'Poor English' led to death plunge

28 June 2017 - 05:50
By The Daily Telegraph
She misunderstood an instruction
Image: iStock She misunderstood an instruction "no jump" as "now jump".

A Spanish bungee jumping instructor's “poor English” contributed to the 2015 death of a Dutch teenager who leaped from a bridge before her rope was attached, a judge has said, ruling his employer will face prosecution.

Vera Mol, 17, died in August 2015 when she jumped from a viaduct on a highway in Cantabria as part of a group trip.

She had misunderstood an instruction "no jump" as "now jump", when he in fact intended to say "don't jump", the judge said.

The director of the company will now face prosecution for homicide through negligence, after appealing against a court ruling last year. The appeal had argued that the teenager had jumped before being told to.

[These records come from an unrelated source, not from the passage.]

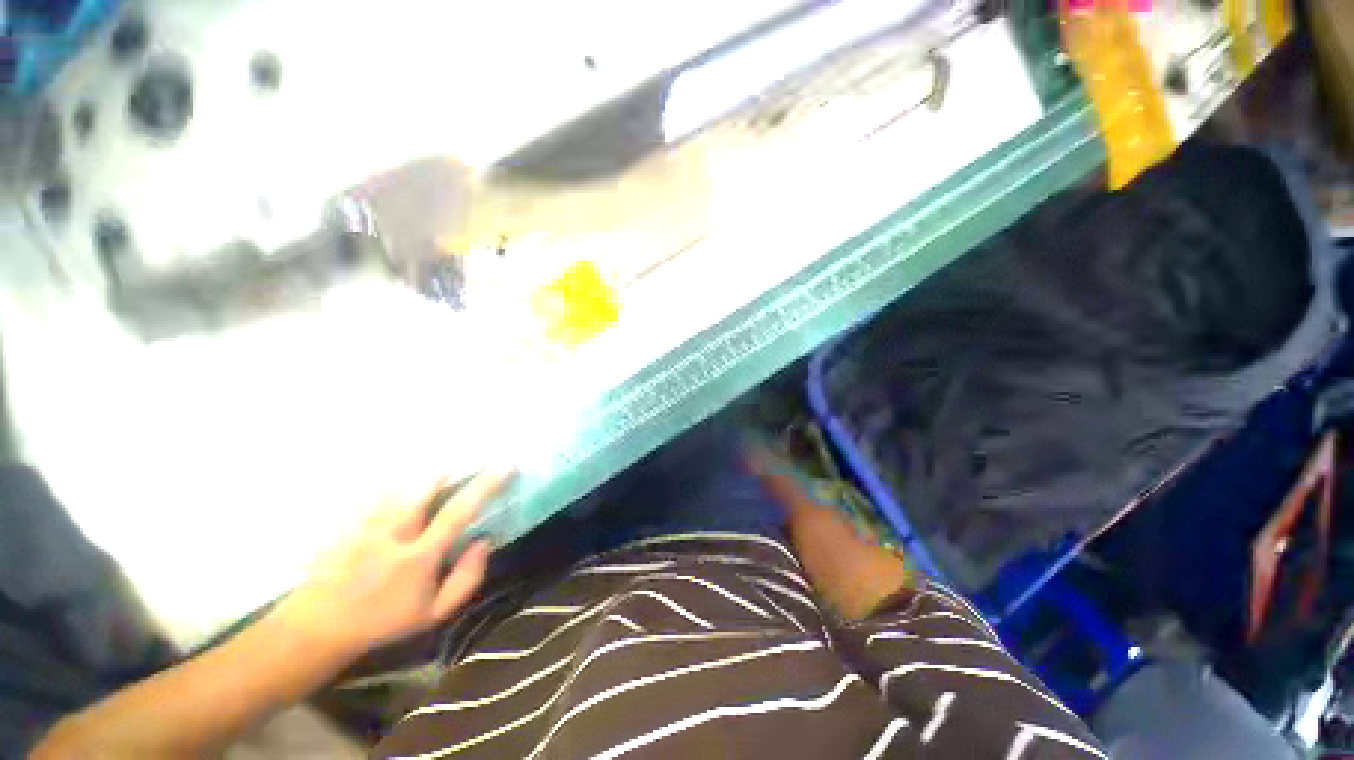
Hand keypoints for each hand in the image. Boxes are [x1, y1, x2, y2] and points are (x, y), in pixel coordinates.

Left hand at [271, 470, 510, 660]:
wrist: (317, 630)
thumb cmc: (383, 623)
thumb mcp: (434, 614)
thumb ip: (466, 578)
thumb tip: (485, 541)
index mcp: (419, 556)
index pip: (458, 512)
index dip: (485, 486)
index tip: (505, 466)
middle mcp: (393, 534)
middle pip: (424, 487)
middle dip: (447, 472)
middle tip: (461, 468)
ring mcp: (366, 526)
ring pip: (400, 485)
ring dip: (420, 477)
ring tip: (433, 474)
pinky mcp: (346, 523)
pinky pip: (375, 492)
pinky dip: (392, 484)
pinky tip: (398, 485)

But the appeal judge said the instructor's level of English was not sufficient to be guiding foreigners in "something as delicate as jumping into the void from an elevated point".

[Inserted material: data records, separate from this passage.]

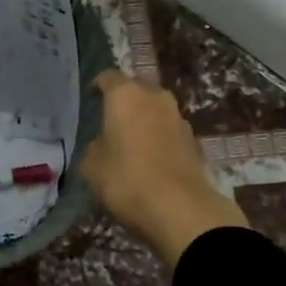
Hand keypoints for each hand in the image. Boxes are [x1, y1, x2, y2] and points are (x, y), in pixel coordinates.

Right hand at [79, 70, 247, 268]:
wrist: (180, 209)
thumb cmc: (126, 179)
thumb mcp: (91, 165)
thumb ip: (94, 147)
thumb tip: (102, 145)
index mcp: (126, 95)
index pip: (108, 77)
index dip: (97, 85)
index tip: (90, 97)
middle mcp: (156, 98)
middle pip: (137, 90)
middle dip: (124, 102)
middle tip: (110, 120)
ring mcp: (179, 119)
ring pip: (156, 111)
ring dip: (144, 121)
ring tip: (131, 142)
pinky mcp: (195, 142)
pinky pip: (169, 133)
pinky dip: (159, 140)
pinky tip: (150, 160)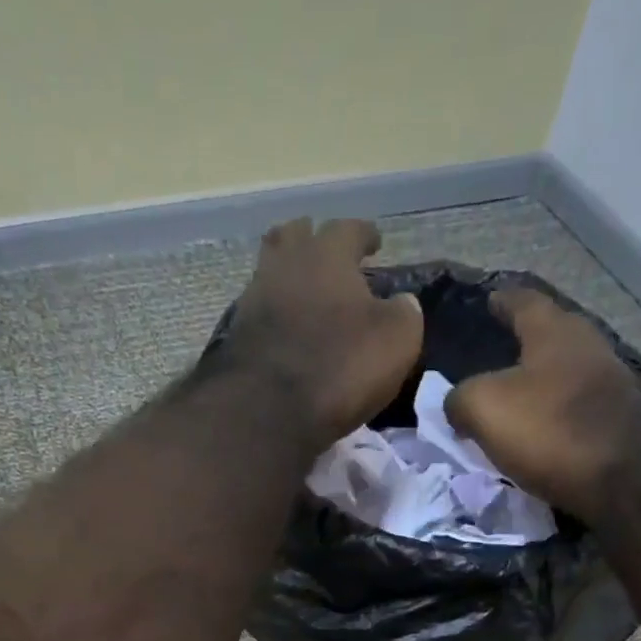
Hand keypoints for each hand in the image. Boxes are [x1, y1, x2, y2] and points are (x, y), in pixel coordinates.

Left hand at [222, 218, 422, 444]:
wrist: (267, 411)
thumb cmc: (341, 367)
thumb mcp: (396, 341)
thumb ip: (404, 313)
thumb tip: (401, 303)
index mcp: (328, 255)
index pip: (349, 229)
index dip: (365, 235)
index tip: (375, 243)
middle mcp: (286, 265)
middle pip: (295, 236)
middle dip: (313, 239)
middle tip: (327, 254)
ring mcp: (254, 299)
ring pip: (271, 271)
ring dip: (288, 276)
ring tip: (303, 292)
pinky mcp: (236, 337)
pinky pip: (258, 312)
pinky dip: (273, 314)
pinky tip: (283, 328)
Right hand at [446, 289, 640, 520]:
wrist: (626, 477)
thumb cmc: (550, 428)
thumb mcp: (484, 407)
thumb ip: (460, 398)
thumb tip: (456, 404)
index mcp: (554, 330)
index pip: (522, 301)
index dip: (501, 301)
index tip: (487, 300)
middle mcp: (586, 346)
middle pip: (548, 336)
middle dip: (521, 344)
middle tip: (492, 358)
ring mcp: (608, 383)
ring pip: (562, 374)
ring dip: (538, 384)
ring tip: (511, 401)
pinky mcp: (617, 421)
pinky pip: (573, 410)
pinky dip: (552, 416)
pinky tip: (538, 432)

Mol's death resulted in part from a "misunderstanding derived from the incorrect use and pronunciation of English", the ruling said.

The use of "no jump" could perfectly well be understood as an explicit order to jump by the victim.

Mol wasn't attached to a safety line for the ascent, and was underage. The instructor "didn't bother himself" to check for parental consent. None of the group had anywhere to stand but "on the edge of the abyss" while waiting for their equipment, the court said.